Aber ehe er fertig gesprochen hatte, da flog die Schlange aus dem Tempel heraus. Sie wuchs und wuchs und wickelte sich dreimal um die Schaubühne. Sie ward dick wie ein großer Eimer, und ihr Haupt glich einem Drachen. Die Augen sprühten wie goldene Lampen, und mit der Zunge spie sie rote Flammen aus. Sie streckte sich und zog sich wieder zusammen, da zitterte die Schaubühne, und es sah aus, als wollte sie einstürzen. Die Schauspieler unterbrachen die Musik und fielen auf der Bühne anbetend nieder. Die ganze Menge ward von Entsetzen gepackt und verneigte sich zur Erde. Dann kamen einige Älteste, die warfen den Bauer zu Boden und peitschten und pufften ihn halbtot. Da warf er sich vor der Schlange nieder und betete zu ihr. Es entstand ein Geräusch, wie wenn heftiges Feuerwerk abgebrannt würde. Das dauerte eine geraume Zeit, dann war die Schlange verschwunden.

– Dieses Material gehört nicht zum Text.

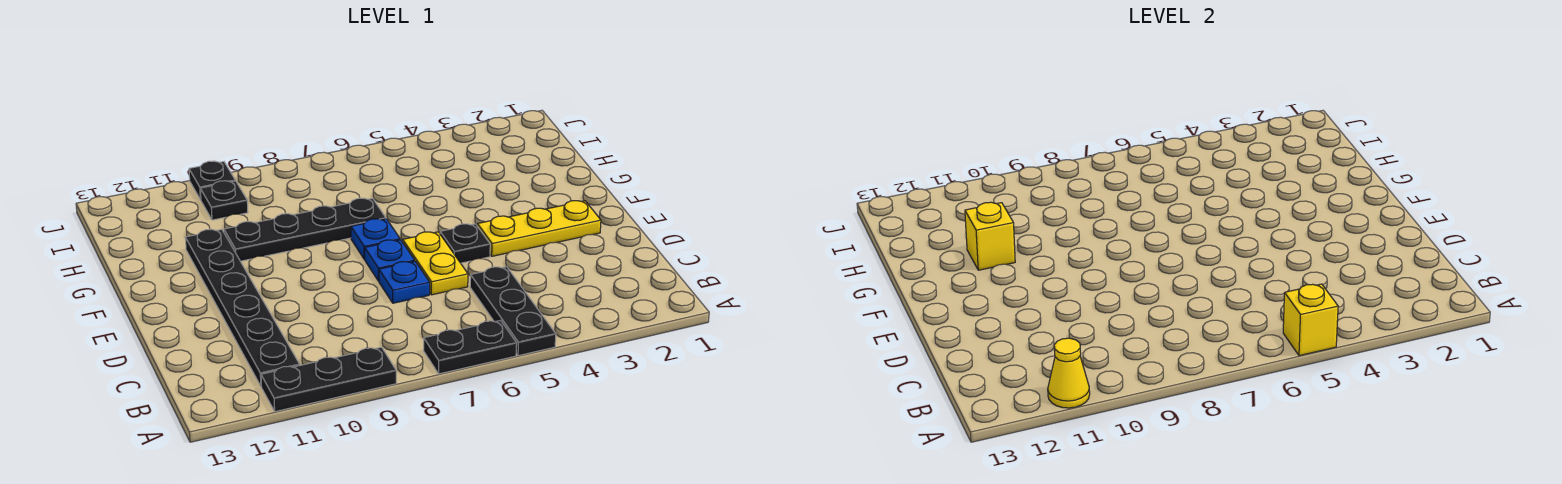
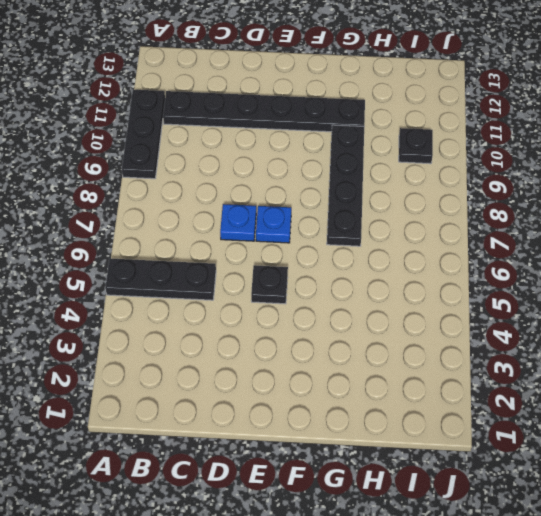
none -> black plate A6:A7 level 1
none -> yellow plate D6:E6 level 1
none -> yellow plate E2:E4 level 1

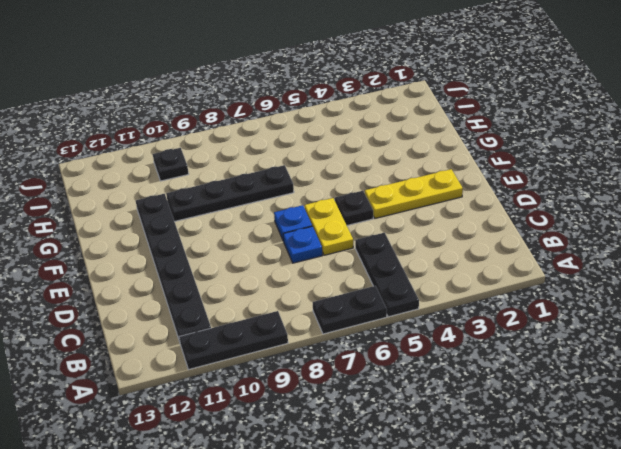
none -> blue plate F7 level 1
none -> black plate J10 level 1
none -> yellow brick A5 level 2

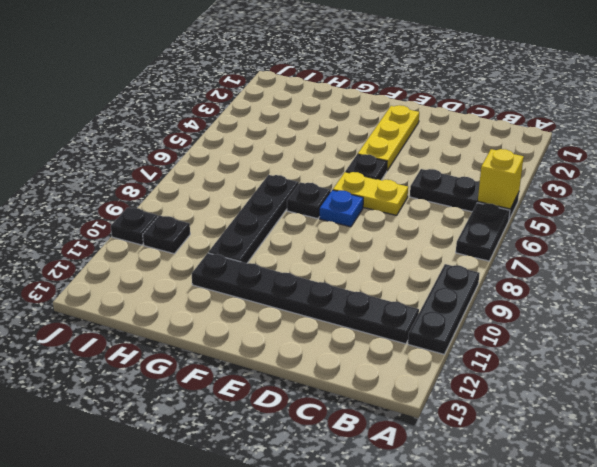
black plate F7 level 1 -> blue plate F7 level 1
none -> blue plate D7 level 1
none -> yellow cone A11 level 2
none -> yellow brick G11 level 2

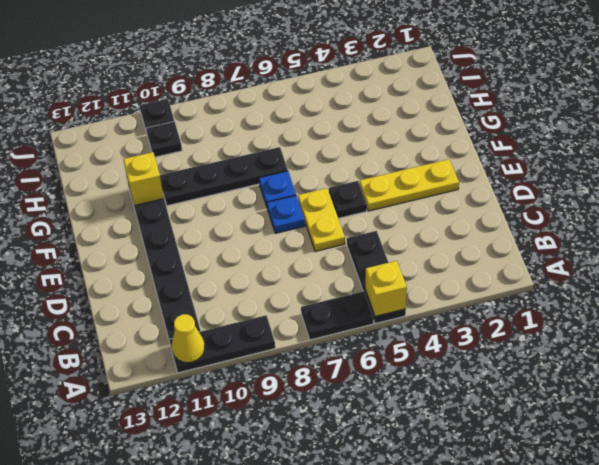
none -> blue plate D7 level 1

Im Osten von Schantung liegt die Stadt Döngdschoufu. Dort ist ein Aussichtsturm mit großem Tempel. Zu seinen Füßen liegt die Wasserstadt, die hat im Norden ein Meertor, zu dem die Flut bis in die Stadt hereinkommt. Ein Lager der Strandwache liegt an diesem Tore.

Es war einmal ein Offizier, der war als Hauptmann hierher versetzt worden. Er gehörte früher zum Landheer und war noch nicht lange auf diesem neuen Posten. Er gab einigen Freunden ein Gastmahl. Vor dem Pavillon lag ein großer Stein, der hatte die Form eines Tisches. Plötzlich sah man auf diesem Stein ein Schlänglein sich ringeln, das war grün gefleckt und hatte auf dem viereckigen Kopfe rote Punkte. Die Soldaten wollten das Tierchen töten. Der Hauptmann ging hinaus, um nach der Sache zu sehen.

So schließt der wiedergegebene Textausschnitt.